Agora, o traje era um símbolo da posição ideológica, quase filosófico-religiosa do sujeito. O Mallet traz uma famosa gravura representando no tempo de Luís XVIII um homem, é, portanto, no tempo de Metternich, um homem atravessando uma rua de Paris, é caricaturizante: no primeiro plano tem um indivíduo com uma tábua e assim com uma roupa de um lixeiro que estivesse de roupa nova, que nunca tivesse servido no lixo e com um chapelão e uma senhora com as modas desse tempo, ultra elegante atravessando a tábua quando um riozinho corria por baixo, um corregozinho. Eram os calçamentos das ruas muito defeituosas ainda e que levava essa profissão: o homem punha uma tábua em cima e vivia disso e quando tinha um córrego assim, ele era que levava as melindrosas do tempo a passarem de um lado para outro, oferecia o braço e elas passavam.

Bem, e mais adiante, passando outro córrego, sem ter ninguém que o ajudasse, um homem de uns 60 para 70 anos assim, vestido à la Ancien Régime, mas com umas pernas muito compridas, muito magras que falavam de uma longa fome e com uma roupa que era ao mesmo tempo pomposa e ensebada, falando ao mesmo tempo de pobreza e de pompa, e com medo de cair e andando assim como uma espécie de gafanhoto em cima daquela história. Eram os dois mundos que coexistiam numa coexistência nem sempre pacífica. Ele, portanto, optou pelo traje assim. Mas note bem que peruca, propriamente peruca, nenhum soberano do tempo dele usava. O Czar da Rússia usava esse cabelo assim.

Quer dizer, é a entrada da Revolução. Luís XVIII usava peruca, mas também…

Bem, avante!

* Análise de Metternich em idade avançada: contradição na fisionomia

Não me digam que é ele velho? É ele velho? Os senhores notem que o traje se tornou ainda mais revolucionário. É verdade que aquele traje primeiro todo bordado era um uniforme oficial de um cargo público e ele aqui está vestido como um particular, na vida particular. Ele não era mais ministro, ele viveu ainda um bom tempo depois de ter conseguido voltar para a Áustria. Viveu muito prestigiado e com dinheiro, incensado de todos os modos, tratado pela família imperial do melhor modo possível, enfim, viveu nas grimpas.

A cara dele é, a meu ver, contraditória, ele é uma pessoa contraditória, porque a posição do corpo é de um homem que está num inteiro sossego e fruindo um repouso muito agradável. A roupa toda é tão boa quanto a moda do tempo permitia. A gente vê que é uma casimira de primeira ordem etc. Mas há nele um certo sorriso e uma certa atitude no corpo e no modo do braço ser de quem tirou o primeiro prêmio da loteria e no rosto, a expressão do rosto é de quem tirou o bilhete em branco.

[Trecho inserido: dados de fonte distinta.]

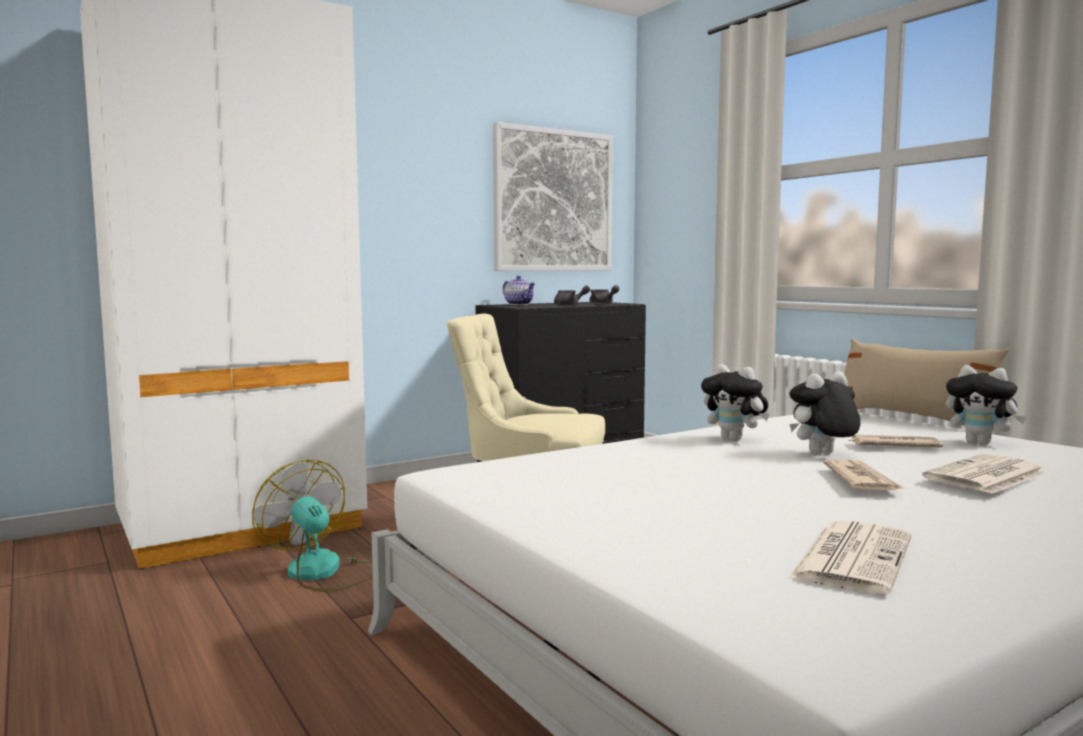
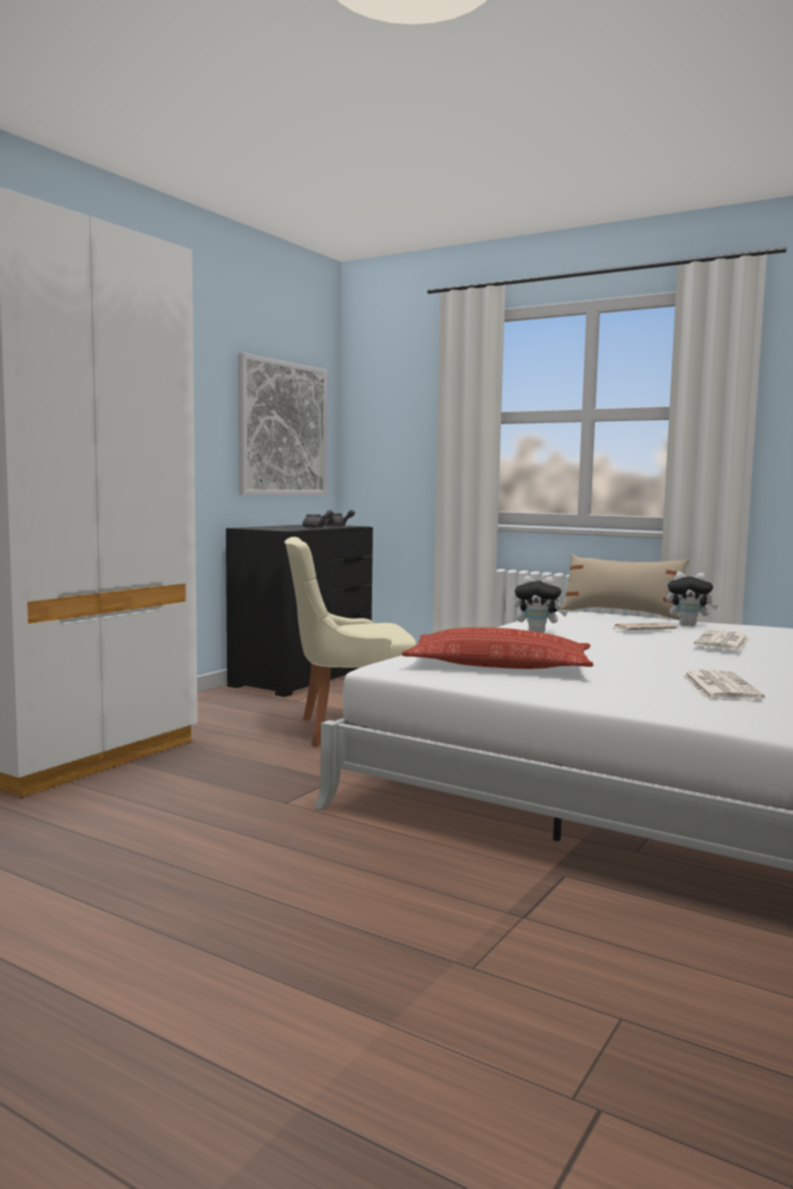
camera: 25 degrees left, 0 degrees up
(323, 572) = (210, 777): fan -> none
(519, 304) = (268, 527): teapot -> none
(587, 483) = (499, 665): none -> pillow
(822, 455) = (613, 638): plush toy -> none
(861, 480) = (662, 650): newspaper -> none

Mas não há o olhar do homem de fé que está esperando a eternidade. Essa é a impressão que me dá Metternich, na extrema velhice. Ele talvez teria concluído as memórias nessa ocasião.

* Talleyrand: homem fino, aventureiro, misterioso, um pedaço de vitral do Ancien Régime

Os que sabem quem é este, levantem o braço. O nome dele, Carlos Maurício de Talleyrand Perigord. Príncipe de Talleyrand, Príncipe de Benevento e uma porção de coisas do gênero. A meu ver ele tem qualquer coisa de muito francês na fisionomia e em tudo.

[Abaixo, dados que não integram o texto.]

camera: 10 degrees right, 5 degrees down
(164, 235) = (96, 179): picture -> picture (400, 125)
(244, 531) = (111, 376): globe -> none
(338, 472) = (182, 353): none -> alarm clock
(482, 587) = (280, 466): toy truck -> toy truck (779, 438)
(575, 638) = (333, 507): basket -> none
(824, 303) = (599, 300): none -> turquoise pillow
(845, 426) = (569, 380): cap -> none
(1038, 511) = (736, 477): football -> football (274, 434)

A cara dele os senhores estão vendo que é de traços muito bem constituídos, meio rechonchudo, corado, com restos de mocidade passeando pelo rosto, mas de outro lado com uma maturidade inteira de quem já deu volta em tudo e que sabe como é tudo e que avança seguro para as aventuras mais temerárias, porque a cara dele é de um aventureiro.

Muitíssimo fino e fino de finura francesa. Misterioso, ele usa uma máscara e o próprio olhar dele ainda tem um véu qualquer por onde não se percebe no fundo o que é que ele está pensando.

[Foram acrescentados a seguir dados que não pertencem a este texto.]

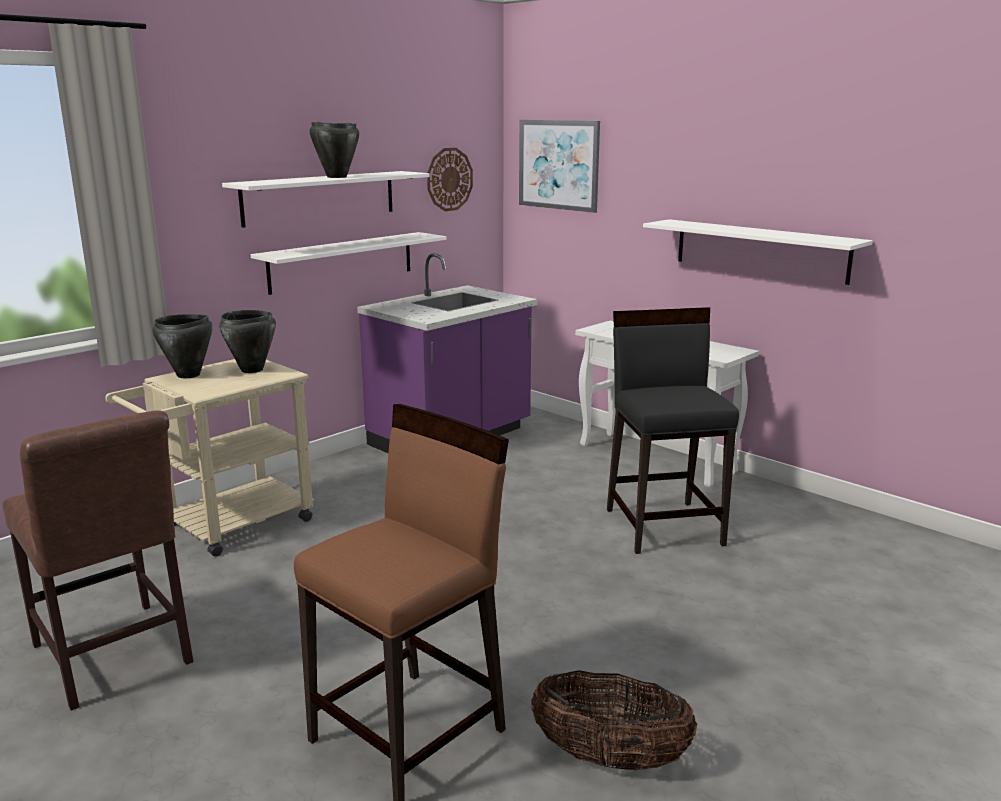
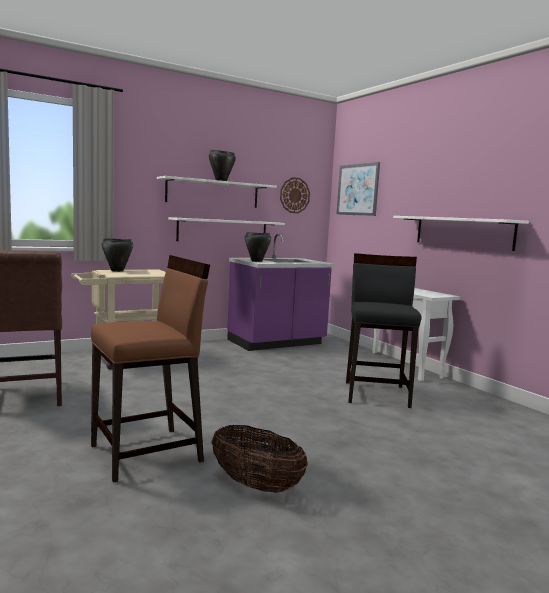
camera: 15 degrees right, 10 degrees down
(252, 370) = (150, 272): black cooking pot -> black cooking pot (256, 261)

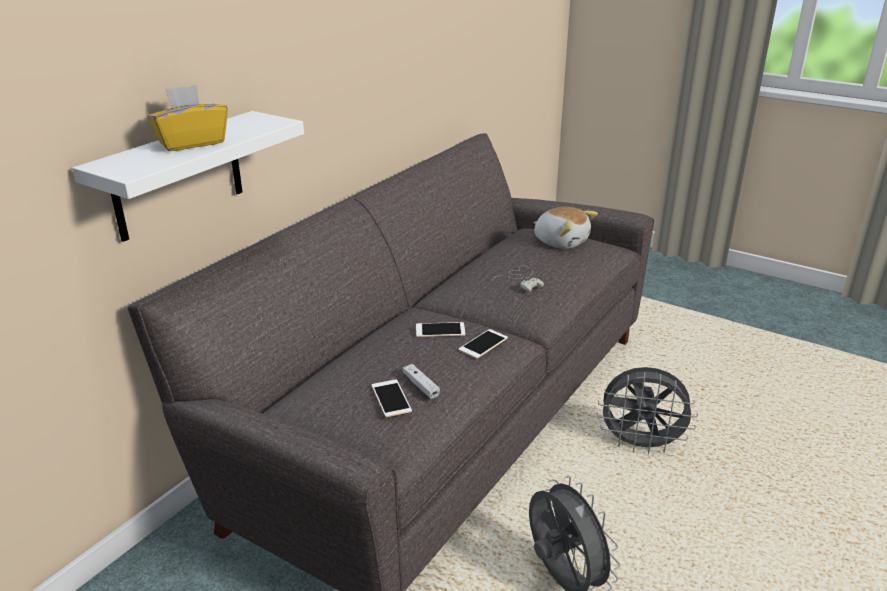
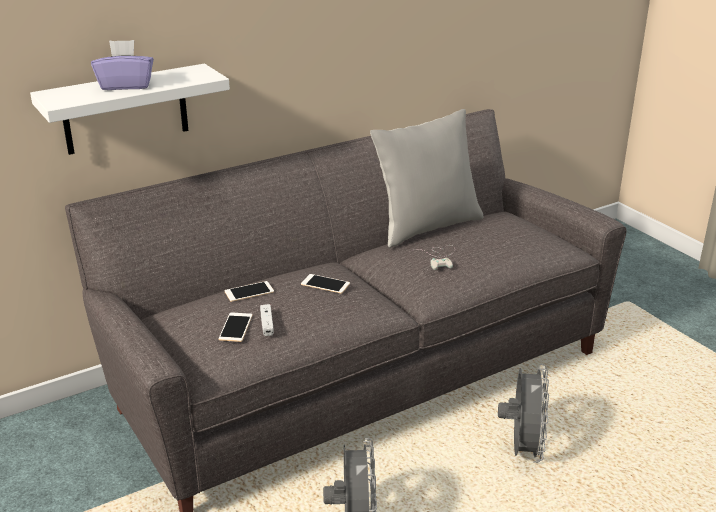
camera: 25 degrees right, 0 degrees up
(191, 143) = (126, 85): yellow tissue box -> purple tissue box
(478, 254) = (426, 227): none -> grey pillow
(483, 344) = (349, 304): phone -> phone (249, 292)
(561, 241) = (515, 231): plush toy -> none
(640, 445) = (522, 449): grey fan -> grey fan turned 120 degrees counterclockwise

Esse conjunto causa agrado de ver, enquanto pedaço de vitral do Ancien Regime. Causa horror quando a gente pensa que ele é bispo da Santa Igreja Católica Apostólica Romana. Bispo apóstata que acabou recebendo da Santa Sé uma redução ao estado laical com licença de casar-se e que – os senhores vão ficar surpresos – mas por razões que eu não conheço bem e não sei se foram conhecidas, casou-se com uma mulher hindu, que parece que trouxe muito dinheiro para ele. Mas, ele explicou várias vezes ao longo da vida dele, que um dinheiro de uma só mulher não bastava para nada. Para fazer o gênero de carreira que ele estava fazendo, era preciso gastar tanto dinheiro, que ele gastava fortunas inteiras e ainda não chegava.

* Talleyrand não era um homem de pensamento como Metternich, ele era uma espécie de “capoeira” da política

Como era que ele arranjava o dinheiro para isso? Os senhores estão vendo que não é trabalhando, não é? Ele não era um homem de pensamento profundo como o Metternich, não era um estadista como o Metternich, era propriamente um “capoeira” da política. Ele era um desses diplomatas, escoladíssimos, a que um governo pode dizer: “Vá a tal país, ou receba aqui tal pessoa e obtenha dela tal coisa – coisa absurda – que ela arranque um olho da cara e jogue no chão”. Eu estou falando linguagem simbólica. Eu notei que a brutalidade da metáfora chocou.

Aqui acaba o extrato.